Questions about reference mapping

Hi, i want to ask several naive questions. I hope someone takes the time to answer.

I downloaded a reference from cellxgene in h5ad format and i want to annotate my samples using that reference.

First question, should I perform any pre-prossessing on that reference object, (normalize, log, scale etc. or not) ? also the samples?

I did the them on the reference:

AnnData object with n_obs × n_vars = 2480956 × 59357
obs: ‘ROIGroup’, ‘ROIGroupCoarse’, ‘ROIGroupFine’, ‘roi’, ‘organism_ontology_term_id’, ‘disease_ontology_term_id’, ‘self_reported_ethnicity_ontology_term_id’, ‘assay_ontology_term_id’, ‘sex_ontology_term_id’, ‘development_stage_ontology_term_id’, ‘donor_id’, ‘suspension_type’, ‘dissection’, ‘fraction_mitochondrial’, ‘fraction_unspliced’, ‘cell_cycle_score’, ‘total_genes’, ‘total_UMIs’, ‘sample_id’, ‘supercluster_term’, ‘cluster_id’, ‘subcluster_id’, ‘cell_type_ontology_term_id’, ‘tissue_ontology_term_id’, ‘is_primary_data’, ‘tissue_type’, ‘cell_type’, ‘assay’, ‘disease’, ‘organism’, ‘sex’, ‘tissue’, ‘self_reported_ethnicity’, ‘development_stage’, ‘observation_joinid’
var: ‘Biotype’, ‘Chromosome’, ‘End’, ‘Gene’, ‘Start’, ‘feature_is_filtered’, ‘feature_name’, ‘feature_reference’, ‘feature_biotype’, ‘feature_length’
uns: ‘batch_condition’, ‘citation’, ‘schema_reference’, ‘schema_version’, ‘title’
obsm: ‘X_UMAP’, ‘X_tSNE’
sc.pp.normalize_total(adata, target_sum=1e4)
sc.pp.highly_variable_genes(adata, min_mean=0.0125, max_mean=3, min_disp=0.5)
… adata, n_top_genes=2000)
/home/.virtualenvs/r-reticulate/lib64/python3.9/site-packages/scanpy/preprocessing/ FutureWarning: The default of observed=False is deprecated and will be changed to True in a future version of pandas. Pass observed=False to retain current behavior or observed=True to adopt the future default and silence this warning.
disp_grouped = df.groupby(“mean_bin”)[“dispersions”]
adata.raw = adata
sc.pp.scale(adata, max_value=10)

and got this warning upon training:

/home/.virtualenvs/r-reticulate/lib64/python3.9/site-packages/scvi/data/fields/ UserWarning: adata.X does not contain unnormalized count data. Are you sure this is what you want?
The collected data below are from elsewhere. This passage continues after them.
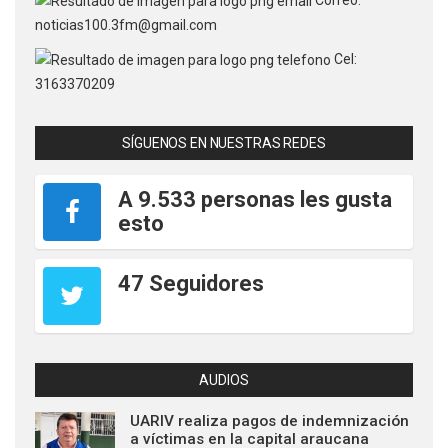
noticias100.3fm@gmail.com
Cel:
3163370209
SÍGUENOS EN NUESTRAS REDES
A 9.533 personas les gusta
esto
47 Seguidores
AUDIOS
UARIV realiza pagos de indemnización
a víctimas en la capital araucana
The last question, I need highly variable genes, is the subset = TRUE necessary? Does it remove all genes and keep the 2000 highly variable genes only?

pancreas_ref, n_top_genes=2000, subset=True

Hi, you need to input raw count data to scVI. Those are usually stored either in adata.X or adata.raw.X. You do a lot of normalization here so it’s difficult to follow. Just make sure that the layer that you pass into scVI are integer count values. You need to subset the genes before inputting to scvi-tools models. You can however store a second object with subset genes and afterwards continue working with adata.